“E Davi dançava com todas as suas forças diante do Senhor vestindo um colete de linho.” (2Samuel 6.14)
A arca da aliança, aquela que Deus mandara Moisés confeccionar no deserto, tem história. Como registra o capítulo 4 de 1Samuel, os israelitas, em desvantagem na guerra contra os filisteus, levaram a arca para o campo de batalha, com a concordância de Eli, o sumo sacerdote e seus dois filhos, Hofni e Finéias, que a acompanharam. A ideia é que a arca funcionasse como um talismã. Não deu certo, porque os filisteus, apesar do terror que sentiram pela presença da arca, venceram a guerra, mataram trinta mil israelitas, inclusive os filhos de Eli, e capturaram a arca. Quando Eli e a mulher de Finéias souberam disso, também morreram.
Os filisteus trataram a arca como troféu de guerra e a colocaram no seu templo, junto com a imagem de Dagom, o suposto deus que supostamente lhes tinha dado a vitória, mas isso só lhes trouxe problemas, de modo que devolveram a arca aos israelitas. Na cidade onde a arca chegou, Bete-Semes, morreram setenta homens, ao olharem para dentro dela, por isso a levaram para Quiriate-Jearim, para a casa de Abinadabe, cujo filho Eleazar foi consagrado sacerdote responsável por ela. Ali a arca ficou até Davi ir buscá-la a fim de trazê-la para Jerusalém, cidade que ele acabara de conquistar e transformar na capital do seu reino.
Foi uma decisão política de Davi, porque de fato a arca deveria ir para Gibeom, onde estava o tabernáculo, em cujo compartimento chamado santo dos santos ela deveria ficar, segundo a Lei de Moisés. Mas houve um contratempo: a arca ia sendo levada num carro de bois, os quais tropeçaram; para evitar que ela caísse, Uzá, filho de Abinadabe, segurou-a com a mão e morreu na mesma hora. Contrariado com isso, Davi resolveu deixar arca ali mesmo, aos cuidados de Obede-Edom. Contudo, três meses depois, ao saber que este havia sido grandemente abençoado, animou-se a trazer a arca para Jerusalém, dessa vez, porém, da maneira certa, usando as varas próprias para transportá-la, conforme a lei de Moisés.
Davi transformou o transporte da arca num grande evento, com milhares de pessoas; uma grande festa, com música, dança e comida.
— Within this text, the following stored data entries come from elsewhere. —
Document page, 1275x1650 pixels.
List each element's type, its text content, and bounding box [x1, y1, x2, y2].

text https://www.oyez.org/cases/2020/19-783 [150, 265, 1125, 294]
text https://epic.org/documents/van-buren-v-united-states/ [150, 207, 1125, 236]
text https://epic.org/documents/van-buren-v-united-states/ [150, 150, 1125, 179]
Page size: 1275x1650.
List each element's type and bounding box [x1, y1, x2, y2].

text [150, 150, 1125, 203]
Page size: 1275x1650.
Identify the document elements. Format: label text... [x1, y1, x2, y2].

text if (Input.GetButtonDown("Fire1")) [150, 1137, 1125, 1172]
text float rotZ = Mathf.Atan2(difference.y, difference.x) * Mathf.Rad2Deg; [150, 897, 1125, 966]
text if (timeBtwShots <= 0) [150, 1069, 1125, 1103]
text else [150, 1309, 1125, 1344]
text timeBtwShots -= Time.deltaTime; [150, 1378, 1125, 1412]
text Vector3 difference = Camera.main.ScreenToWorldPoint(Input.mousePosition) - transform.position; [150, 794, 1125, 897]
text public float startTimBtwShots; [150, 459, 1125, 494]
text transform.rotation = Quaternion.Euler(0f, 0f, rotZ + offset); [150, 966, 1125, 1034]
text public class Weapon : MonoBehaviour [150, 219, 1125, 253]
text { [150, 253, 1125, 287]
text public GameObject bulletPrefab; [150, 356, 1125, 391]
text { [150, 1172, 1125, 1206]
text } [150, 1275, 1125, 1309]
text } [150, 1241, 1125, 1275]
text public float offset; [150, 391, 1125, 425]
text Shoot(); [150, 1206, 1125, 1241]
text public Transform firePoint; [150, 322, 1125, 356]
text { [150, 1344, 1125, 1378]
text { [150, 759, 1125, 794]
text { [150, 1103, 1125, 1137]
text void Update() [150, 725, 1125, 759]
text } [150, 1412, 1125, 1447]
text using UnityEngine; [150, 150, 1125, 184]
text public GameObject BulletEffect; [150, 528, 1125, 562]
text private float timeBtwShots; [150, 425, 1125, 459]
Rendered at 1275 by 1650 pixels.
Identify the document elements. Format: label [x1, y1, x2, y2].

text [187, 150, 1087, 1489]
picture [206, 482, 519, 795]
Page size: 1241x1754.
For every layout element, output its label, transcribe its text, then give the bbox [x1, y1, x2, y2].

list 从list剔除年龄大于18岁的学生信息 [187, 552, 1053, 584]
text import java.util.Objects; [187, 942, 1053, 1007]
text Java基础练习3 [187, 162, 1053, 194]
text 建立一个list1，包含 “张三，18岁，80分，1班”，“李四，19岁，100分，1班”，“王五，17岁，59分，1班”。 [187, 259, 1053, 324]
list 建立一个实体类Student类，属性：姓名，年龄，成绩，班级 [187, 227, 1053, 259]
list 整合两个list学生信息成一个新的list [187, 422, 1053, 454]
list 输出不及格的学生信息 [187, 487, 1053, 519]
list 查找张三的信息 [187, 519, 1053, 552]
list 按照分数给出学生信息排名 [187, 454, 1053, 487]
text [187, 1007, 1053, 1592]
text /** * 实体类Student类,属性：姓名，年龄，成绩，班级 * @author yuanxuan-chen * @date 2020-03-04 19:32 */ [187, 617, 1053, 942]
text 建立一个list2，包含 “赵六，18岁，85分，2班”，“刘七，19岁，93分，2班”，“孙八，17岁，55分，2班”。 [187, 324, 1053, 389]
Contudo, o mais entusiasmado de todos era ele próprio,i que vinha à frente do cortejo dançando e saltando, com todas as suas forças. O verbo no texto original tem o sentido de “rodopiar”. Provavelmente era um ritual antigo, em que se rodopiava. Evidentemente Davi exagerou na sua animação, pois sua esposa Mical, que era preconceituosa, chamou-lhe a atenção por se expor dessa maneira diante do povo.
É comum este acontecimento único ser usado como argumento para justificar a dança nos cultos evangélicos de hoje. Como Davi dançou, dizem, nós também podemos e devemos dançar. Entretanto, é uma regra de interpretação reconhecida que não se pode usar um evento histórico, ainda mais um evento único, para firmar um princípio doutrinário ou mesmo uma maneira de cultuar. Não é porque Davi dançou nessa ocasião que nós temos que dançar hoje nos templos. Aliás, a arca nem foi levada para templo, mas para uma tenda.
É por causa dessa maneira torta de usar narrativas históricas da Bíblia que estamos vendo tanta coisa esquisita nos cultos evangélicos hoje em dia.